As this is our first Statement, the overall effectiveness of our approach is difficult to gauge at present. Our Working Group will look to develop measures of effectiveness to be able to track progress in future reporting periods, including tracking metrics of compliant vs non-compliant suppliers and review of policies and processes to further embed modern slavery risk assessment into our daily practice.

We considered systematic improvement by our industry in minimising risks of modern slavery fundamental to the effectiveness of our own work in this regard. Accordingly, one of the key areas for further development in the short term is a policy on how to address suppliers that cannot (or will not) provide their own Modern Slavery Transparency Statement or assurance that they can minimise risks in their own supply chain. For example, consideration is being given to how we might work with suppliers to highlight modern slavery risks (for those not currently subject to reporting requirements themselves) and at what point punitive measures should be employed against recalcitrant suppliers. We intend to report more on these measures in the next reporting period.
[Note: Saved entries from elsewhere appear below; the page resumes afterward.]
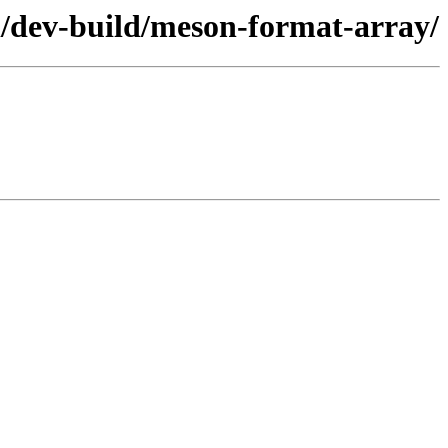
l/dev-build/meson-format-array/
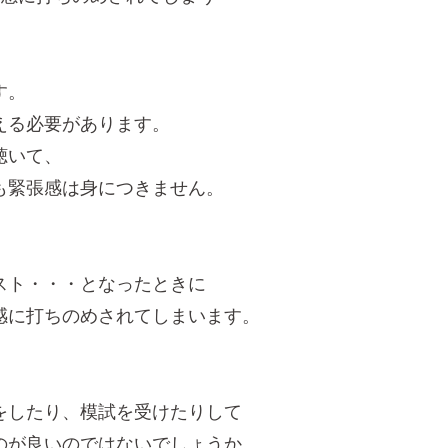
す。
える必要があります。
聴いて、
も緊張感は身につきません。
スト・・・となったときに
感に打ちのめされてしまいます。
をしたり、模試を受けたりして
のが良いのではないでしょうか。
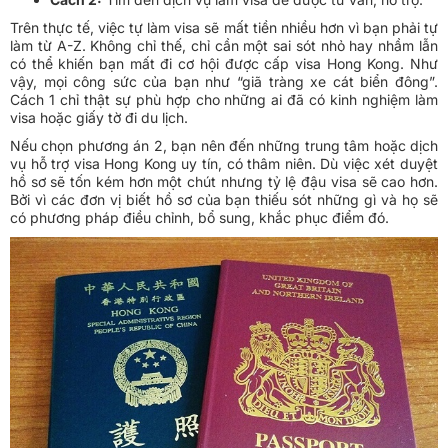
Trên thực tế, việc tự làm visa sẽ mất tiền nhiều hơn vì bạn phải tự
làm từ A-Z. Không chỉ thế, chỉ cần một sai sót nhỏ hay nhầm lẫn
có thể khiến bạn mất đi cơ hội được cấp visa Hong Kong. Như
vậy, mọi công sức của bạn như “giã tràng xe cát biển đông”.
Cách 1 chỉ thật sự phù hợp cho những ai đã có kinh nghiệm làm
visa hoặc giấy tờ đi du lịch.
Nếu chọn phương án 2, bạn nên đến những trung tâm hoặc dịch
vụ hỗ trợ visa Hong Kong uy tín, có thâm niên. Dù việc xét duyệt
hồ sơ sẽ tốn kém hơn một chút nhưng tỷ lệ đậu visa sẽ cao hơn.
Bởi vì các đơn vị biết hồ sơ của bạn thiếu sót những gì và họ sẽ
có phương pháp điều chỉnh, bổ sung, khắc phục điểm đó.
As noted, our Working Group has included representatives from each of our regions and operating entities in these regions. Those representatives have consulted wider amongst the local businesses in conducting the outlined due diligence. Our consultation has included representatives from our
finance, legal, business support and professional disciplines.

As noted below we will look to see how this may be expanded in future to others that we collaborate with.
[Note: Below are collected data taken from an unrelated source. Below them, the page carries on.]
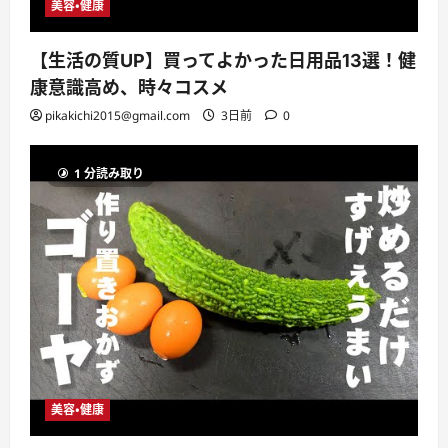
美容・健康
【生活の質UP】買ってよかった日用品13選！健
康意識高め、時々コスメ
pikakichi2015@gmail.com
3日前
0
1 分読み取り
美容・健康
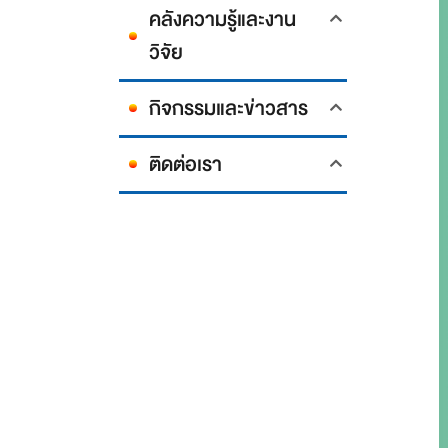
คลังความรู้และงาน
วิจัย
กิจกรรมและข่าวสาร
ติดต่อเรา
Hassell is a member of the UN Global Compact that supports companies to do business responsibly by applying principles on human rights, labour, environment and anti-corruption.
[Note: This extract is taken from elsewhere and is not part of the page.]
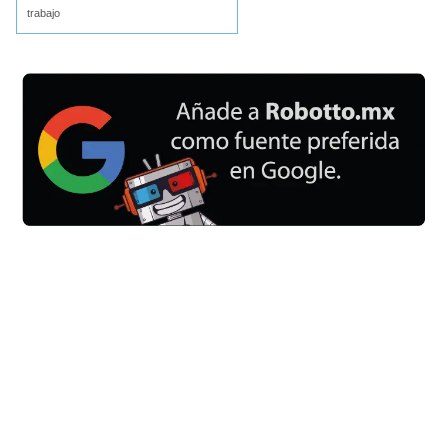
trabajo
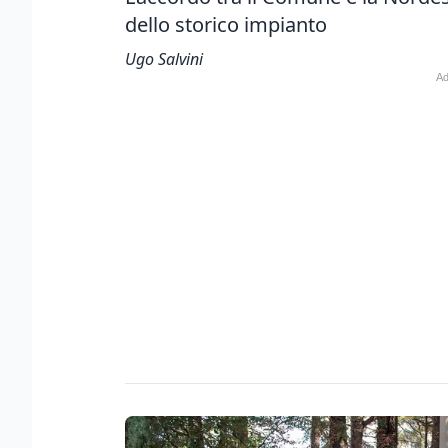
dello storico impianto
Ugo Salvini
Impact of Covid-19 Pandemic

Like many businesses, the Covid-19 pandemic necessitated a transition from our studios to remote and homebased working at various times during the year, and in some instances, this has continued into 2021. Whilst some projects went on hold, overall, the impact on our project work was not material and we are able to continue to service our projects under such circumstances. However, the business’s necessary focus on continuity and change management did impact our ability to address other priorities, including the preparation of this statement; hence some aspects of our response have been carried over into future periods.

Priorities for the 2021 reporting period

The following items have been identified as Modern Slavery Working Group priority actions for the next reporting period:

  • Risk assessment refinement – We will refine our methodology for risk assessment to target high-risk and high-effectiveness aspects of our supply chain
  • Effectiveness – As discussed under Criteria 5, we will develop measures of effectiveness to be able to track progress in future reporting periods
  • Consultation – We will explore opportunities for industry-wide consultation and action on modern slavery risks and we will implement in-house training on modern slavery risk assessment, including within our new employee induction processes.

This is a statement approved by the Hassell Board in accordance with s54(1) of the Modern Slavery Act 2015 (UK) and s14(1) of the Australian Modern Slavery Act 2018 for the year ended 30 June 2020.

The Board of Management of the Hassell group including the Directors of the reporting entity have considered and approved this statement and authorised it to be signed by the Managing Director.

Signed statements are available to the public on the Australian Border Force’s Online Register for Modern Slavery Statements.